GDP expanded 3.9 per cent from July to September in seasonal-adjusted terms compared with the previous quarter, marking Argentina’s first quarter of growth since it entered recession in late 2023, the country’s statistics agency said on Monday.
Compared with the same period in 2023, GDP for the third quarter contracted 2.1 per cent.
The rebound comes as Milei marks one year in office, during which time he has unleashed brutal spending cuts and a fierce deregulation drive. The programme has brought down the country’s triple-digit annual inflation and made the libertarian one of the most prominent leaders of the global right, winning glowing endorsements from the likes of US president-elect Donald Trump and one of his closest advisers, billionaire Elon Musk.
Argentina’s sovereign bonds climbed on Monday, with the premium over US Treasuries that investors demand to hold its debt falling 4.4 per cent to 677 basis points, down from more than 2,000 when Milei took office.
The economic crisis, largely caused by previous governments’ use of inflation-fuelling money printing to fund spending, had deepened in the early months of Milei’s presidency as austerity and inflation bit.
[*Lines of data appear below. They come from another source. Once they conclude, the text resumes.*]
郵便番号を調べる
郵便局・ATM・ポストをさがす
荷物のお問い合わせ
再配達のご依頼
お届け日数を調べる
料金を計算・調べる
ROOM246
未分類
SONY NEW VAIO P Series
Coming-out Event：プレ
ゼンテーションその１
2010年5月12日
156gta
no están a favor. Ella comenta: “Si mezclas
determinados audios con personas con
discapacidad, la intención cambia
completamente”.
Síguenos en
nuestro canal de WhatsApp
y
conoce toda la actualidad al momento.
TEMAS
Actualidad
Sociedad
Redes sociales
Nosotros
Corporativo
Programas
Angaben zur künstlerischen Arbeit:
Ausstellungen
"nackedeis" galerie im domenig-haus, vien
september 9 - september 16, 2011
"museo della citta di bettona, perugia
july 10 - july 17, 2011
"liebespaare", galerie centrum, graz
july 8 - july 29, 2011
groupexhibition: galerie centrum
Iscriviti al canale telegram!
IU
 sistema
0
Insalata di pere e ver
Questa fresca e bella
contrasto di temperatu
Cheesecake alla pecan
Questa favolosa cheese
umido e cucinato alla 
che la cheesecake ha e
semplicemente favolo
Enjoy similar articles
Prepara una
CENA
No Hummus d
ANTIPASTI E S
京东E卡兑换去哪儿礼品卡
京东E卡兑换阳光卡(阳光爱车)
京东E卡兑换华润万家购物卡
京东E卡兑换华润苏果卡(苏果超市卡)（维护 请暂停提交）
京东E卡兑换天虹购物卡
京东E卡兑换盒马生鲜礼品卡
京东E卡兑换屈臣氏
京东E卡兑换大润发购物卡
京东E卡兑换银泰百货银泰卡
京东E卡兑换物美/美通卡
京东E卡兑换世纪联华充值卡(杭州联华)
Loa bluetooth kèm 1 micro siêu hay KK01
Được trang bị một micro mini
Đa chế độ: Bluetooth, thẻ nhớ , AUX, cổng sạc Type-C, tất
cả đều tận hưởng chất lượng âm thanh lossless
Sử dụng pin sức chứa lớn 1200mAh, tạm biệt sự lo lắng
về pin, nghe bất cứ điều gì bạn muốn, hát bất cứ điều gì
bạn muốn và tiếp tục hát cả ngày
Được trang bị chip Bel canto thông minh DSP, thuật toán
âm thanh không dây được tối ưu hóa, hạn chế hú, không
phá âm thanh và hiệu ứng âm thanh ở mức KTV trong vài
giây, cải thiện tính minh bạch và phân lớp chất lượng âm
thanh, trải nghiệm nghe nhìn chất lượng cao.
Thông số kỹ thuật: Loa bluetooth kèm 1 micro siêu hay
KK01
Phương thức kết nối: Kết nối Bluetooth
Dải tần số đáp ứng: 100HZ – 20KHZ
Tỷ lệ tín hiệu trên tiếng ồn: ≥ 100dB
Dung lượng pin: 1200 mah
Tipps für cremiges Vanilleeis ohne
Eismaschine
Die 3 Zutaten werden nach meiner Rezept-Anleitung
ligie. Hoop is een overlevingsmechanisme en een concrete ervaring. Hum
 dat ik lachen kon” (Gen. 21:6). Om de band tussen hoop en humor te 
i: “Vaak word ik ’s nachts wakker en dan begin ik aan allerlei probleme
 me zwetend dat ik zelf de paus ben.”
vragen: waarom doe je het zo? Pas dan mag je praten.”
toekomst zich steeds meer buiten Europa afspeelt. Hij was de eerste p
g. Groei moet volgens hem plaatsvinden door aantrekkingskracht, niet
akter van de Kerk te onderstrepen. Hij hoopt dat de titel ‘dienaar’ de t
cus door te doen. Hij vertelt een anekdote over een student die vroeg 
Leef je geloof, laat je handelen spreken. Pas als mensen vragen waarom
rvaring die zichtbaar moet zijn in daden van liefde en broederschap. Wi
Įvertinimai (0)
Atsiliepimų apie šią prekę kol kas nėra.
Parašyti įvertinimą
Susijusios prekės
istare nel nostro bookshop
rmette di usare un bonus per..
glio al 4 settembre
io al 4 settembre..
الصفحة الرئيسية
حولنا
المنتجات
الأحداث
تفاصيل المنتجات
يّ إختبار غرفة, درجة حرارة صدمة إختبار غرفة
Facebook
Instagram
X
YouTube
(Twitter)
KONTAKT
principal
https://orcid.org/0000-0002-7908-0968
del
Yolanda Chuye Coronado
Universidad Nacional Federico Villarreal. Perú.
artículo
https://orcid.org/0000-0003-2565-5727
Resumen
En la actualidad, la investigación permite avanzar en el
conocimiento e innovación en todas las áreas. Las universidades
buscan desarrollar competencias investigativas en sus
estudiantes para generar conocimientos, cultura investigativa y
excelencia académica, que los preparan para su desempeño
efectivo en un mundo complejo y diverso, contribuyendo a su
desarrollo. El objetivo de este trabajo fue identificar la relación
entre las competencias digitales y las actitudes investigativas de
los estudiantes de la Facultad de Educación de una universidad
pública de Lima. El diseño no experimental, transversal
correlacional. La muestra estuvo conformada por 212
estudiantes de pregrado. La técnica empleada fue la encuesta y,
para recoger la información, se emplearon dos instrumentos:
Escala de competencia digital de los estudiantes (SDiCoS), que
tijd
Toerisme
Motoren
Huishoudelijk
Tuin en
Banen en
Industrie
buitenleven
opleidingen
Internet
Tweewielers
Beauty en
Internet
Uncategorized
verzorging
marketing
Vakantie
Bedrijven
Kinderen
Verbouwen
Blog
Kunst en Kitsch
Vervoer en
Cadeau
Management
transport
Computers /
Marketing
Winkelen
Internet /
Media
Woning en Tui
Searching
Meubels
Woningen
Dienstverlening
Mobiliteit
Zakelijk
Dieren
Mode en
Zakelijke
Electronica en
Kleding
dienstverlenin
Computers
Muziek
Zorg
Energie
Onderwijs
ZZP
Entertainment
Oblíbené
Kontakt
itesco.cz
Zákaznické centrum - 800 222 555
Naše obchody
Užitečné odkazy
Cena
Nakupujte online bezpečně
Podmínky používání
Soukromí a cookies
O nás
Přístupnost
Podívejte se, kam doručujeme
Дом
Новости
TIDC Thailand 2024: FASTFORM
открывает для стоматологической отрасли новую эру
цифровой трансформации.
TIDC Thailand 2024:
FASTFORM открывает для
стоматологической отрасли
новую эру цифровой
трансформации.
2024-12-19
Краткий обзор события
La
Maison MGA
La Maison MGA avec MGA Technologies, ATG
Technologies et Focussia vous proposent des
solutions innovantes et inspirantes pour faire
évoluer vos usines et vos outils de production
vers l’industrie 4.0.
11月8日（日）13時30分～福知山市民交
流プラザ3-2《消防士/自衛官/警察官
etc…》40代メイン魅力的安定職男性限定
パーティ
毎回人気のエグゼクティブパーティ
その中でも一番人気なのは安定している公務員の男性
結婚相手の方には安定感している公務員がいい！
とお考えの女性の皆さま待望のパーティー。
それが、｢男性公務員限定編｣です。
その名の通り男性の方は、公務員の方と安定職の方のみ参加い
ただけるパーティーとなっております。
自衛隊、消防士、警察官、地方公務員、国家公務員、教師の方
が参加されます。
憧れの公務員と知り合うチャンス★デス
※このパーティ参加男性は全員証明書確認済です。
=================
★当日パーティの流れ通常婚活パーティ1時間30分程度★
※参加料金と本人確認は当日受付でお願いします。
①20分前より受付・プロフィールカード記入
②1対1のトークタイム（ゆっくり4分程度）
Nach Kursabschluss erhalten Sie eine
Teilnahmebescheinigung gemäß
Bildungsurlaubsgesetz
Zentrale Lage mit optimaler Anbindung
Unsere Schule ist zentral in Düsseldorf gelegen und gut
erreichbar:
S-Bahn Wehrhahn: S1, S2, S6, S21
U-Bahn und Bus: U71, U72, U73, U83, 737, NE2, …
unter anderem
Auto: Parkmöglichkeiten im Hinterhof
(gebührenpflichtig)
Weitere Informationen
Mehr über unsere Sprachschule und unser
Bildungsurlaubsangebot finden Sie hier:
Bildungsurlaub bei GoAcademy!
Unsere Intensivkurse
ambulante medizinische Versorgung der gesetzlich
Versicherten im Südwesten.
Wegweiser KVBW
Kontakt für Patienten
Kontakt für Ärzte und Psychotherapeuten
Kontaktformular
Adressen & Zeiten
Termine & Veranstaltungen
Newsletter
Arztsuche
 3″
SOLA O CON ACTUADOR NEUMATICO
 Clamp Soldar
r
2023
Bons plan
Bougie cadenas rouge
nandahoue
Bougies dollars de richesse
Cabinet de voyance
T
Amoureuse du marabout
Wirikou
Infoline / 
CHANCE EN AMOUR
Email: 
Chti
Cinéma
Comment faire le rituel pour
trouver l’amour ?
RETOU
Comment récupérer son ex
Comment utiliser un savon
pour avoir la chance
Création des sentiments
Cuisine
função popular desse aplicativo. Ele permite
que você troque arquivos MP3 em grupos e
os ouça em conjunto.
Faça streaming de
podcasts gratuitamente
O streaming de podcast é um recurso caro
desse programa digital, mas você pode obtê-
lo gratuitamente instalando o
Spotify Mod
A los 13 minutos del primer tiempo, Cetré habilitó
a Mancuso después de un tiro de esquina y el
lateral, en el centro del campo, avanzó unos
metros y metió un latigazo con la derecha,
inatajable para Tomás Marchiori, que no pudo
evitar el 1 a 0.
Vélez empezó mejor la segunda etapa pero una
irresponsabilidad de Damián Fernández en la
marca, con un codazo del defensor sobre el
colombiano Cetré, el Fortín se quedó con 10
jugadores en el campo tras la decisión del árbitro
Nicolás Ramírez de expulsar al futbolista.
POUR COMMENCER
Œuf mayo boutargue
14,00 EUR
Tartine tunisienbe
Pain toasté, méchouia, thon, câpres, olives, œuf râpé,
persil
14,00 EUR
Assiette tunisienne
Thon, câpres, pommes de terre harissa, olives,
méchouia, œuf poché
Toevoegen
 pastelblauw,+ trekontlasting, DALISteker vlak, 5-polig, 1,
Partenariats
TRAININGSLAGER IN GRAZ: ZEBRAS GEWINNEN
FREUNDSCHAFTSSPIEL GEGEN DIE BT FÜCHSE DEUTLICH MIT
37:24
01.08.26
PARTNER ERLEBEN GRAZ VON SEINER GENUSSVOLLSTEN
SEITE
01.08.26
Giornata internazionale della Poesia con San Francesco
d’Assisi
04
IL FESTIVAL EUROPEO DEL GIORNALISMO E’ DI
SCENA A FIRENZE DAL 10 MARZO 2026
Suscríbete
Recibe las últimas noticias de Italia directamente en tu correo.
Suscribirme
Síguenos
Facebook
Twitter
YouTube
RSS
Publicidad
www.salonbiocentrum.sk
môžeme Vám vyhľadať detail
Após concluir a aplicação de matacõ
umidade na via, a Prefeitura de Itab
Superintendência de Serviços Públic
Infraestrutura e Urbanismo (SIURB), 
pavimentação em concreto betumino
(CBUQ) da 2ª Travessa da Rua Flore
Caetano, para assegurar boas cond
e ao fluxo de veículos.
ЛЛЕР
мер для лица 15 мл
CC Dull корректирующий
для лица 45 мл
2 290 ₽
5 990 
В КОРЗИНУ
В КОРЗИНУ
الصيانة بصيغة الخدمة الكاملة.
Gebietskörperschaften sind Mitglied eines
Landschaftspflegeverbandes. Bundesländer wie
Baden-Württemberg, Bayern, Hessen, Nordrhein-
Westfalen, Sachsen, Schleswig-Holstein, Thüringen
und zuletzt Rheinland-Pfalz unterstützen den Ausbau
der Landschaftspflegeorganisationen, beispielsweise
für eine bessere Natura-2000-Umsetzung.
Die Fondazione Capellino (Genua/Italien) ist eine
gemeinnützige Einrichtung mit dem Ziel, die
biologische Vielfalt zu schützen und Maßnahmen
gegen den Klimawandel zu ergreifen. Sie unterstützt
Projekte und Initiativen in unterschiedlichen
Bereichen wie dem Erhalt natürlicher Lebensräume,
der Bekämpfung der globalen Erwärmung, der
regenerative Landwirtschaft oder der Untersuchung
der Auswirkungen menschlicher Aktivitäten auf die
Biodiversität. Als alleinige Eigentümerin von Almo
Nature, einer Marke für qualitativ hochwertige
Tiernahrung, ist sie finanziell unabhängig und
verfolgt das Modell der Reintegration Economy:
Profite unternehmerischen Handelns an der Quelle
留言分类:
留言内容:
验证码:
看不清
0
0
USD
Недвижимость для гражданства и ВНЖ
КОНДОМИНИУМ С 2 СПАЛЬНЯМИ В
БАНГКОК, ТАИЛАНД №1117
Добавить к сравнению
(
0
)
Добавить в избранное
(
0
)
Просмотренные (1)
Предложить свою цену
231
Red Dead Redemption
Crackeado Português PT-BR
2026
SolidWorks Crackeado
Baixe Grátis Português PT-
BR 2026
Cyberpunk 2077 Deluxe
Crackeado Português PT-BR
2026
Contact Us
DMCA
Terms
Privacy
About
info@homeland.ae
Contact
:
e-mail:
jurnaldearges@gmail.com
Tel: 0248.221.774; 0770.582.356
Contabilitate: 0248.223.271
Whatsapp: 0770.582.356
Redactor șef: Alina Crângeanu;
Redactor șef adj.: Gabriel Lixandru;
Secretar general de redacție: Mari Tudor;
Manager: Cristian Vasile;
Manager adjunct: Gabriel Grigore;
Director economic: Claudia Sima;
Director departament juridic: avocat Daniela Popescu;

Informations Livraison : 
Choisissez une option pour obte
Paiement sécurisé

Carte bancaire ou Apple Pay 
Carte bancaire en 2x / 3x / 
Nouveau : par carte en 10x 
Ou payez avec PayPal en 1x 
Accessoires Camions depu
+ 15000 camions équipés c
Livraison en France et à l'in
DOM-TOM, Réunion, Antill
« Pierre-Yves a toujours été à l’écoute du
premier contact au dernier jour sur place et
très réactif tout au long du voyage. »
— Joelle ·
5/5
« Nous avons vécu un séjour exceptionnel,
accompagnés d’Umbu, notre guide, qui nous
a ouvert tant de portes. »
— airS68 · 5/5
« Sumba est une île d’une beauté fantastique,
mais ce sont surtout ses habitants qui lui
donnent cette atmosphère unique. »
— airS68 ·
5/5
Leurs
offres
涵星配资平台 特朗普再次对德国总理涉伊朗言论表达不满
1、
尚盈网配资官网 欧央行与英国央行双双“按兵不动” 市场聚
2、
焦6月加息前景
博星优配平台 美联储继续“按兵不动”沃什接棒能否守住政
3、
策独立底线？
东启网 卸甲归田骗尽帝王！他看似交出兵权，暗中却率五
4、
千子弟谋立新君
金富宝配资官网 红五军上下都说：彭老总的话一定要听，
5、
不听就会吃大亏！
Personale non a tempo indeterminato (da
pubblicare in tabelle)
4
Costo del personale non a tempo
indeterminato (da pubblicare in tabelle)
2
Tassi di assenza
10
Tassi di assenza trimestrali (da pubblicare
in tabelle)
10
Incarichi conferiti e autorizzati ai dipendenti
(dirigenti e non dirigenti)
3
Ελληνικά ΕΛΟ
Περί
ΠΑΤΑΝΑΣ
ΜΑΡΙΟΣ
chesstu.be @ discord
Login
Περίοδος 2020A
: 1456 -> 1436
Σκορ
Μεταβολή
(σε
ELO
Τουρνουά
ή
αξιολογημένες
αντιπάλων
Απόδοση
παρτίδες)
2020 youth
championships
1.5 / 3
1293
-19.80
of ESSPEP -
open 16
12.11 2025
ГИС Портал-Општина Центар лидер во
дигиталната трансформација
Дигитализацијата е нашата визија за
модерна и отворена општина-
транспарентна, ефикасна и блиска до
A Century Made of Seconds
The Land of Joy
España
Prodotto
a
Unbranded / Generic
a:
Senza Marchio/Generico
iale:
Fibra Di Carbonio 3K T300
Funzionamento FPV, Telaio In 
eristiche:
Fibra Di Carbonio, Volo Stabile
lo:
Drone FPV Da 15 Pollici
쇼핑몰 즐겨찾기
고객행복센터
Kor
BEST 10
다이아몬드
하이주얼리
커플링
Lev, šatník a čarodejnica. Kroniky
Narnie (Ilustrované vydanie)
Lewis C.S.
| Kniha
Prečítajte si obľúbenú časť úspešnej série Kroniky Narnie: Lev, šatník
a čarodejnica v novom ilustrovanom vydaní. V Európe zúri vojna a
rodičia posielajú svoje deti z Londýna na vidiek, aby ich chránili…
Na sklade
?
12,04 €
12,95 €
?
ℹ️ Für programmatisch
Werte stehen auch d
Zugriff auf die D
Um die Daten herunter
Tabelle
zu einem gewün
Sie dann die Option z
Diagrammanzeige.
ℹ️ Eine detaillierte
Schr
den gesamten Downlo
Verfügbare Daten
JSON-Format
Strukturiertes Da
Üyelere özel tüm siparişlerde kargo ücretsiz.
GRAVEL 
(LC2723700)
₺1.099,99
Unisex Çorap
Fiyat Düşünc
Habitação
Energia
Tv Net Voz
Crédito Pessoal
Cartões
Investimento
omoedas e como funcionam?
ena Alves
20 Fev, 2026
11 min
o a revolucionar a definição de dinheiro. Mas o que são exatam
The country’s poverty rate soared 11 points in the first half of 2024 to 53 per cent.
While JPMorgan said it expects Argentina’s economy to finish 2024 with an annual 3 per cent contraction, it is projecting 5.2 per cent growth in 2025. That would only return per capita GDP to the level of 2021, however, when the economy was emerging from the pandemic.
The expansion was driven by a rebound in consumer spending and capital investment from a sharp decline earlier this year, and continued strong growth in agriculture and mining exports. Manufacturing and construction remain deeply depressed.
Analysts have warned that Milei must deliver lasting economic growth to begin to lift Argentines’ living standards if he wants to prevail at midterm elections in late 2025, where he will hope to expand his La Libertad Avanza’s tiny congressional minority.
Big challenges remain for his government, including lifting Argentina’s capital and currency controls, which are deterring foreign investment and preventing the central bank from building up its hard currency reserves.
Sebastián Menescaldi, director of consultancy EcoGo in Buenos Aires, said he expected the economy would continue to grow in 2025 “though at a slower pace” than the initial rebound.
“That will still give Milei a strong number of 5 per cent next year . . . but the effect will be felt very unevenly between industries and groups of workers,” he added.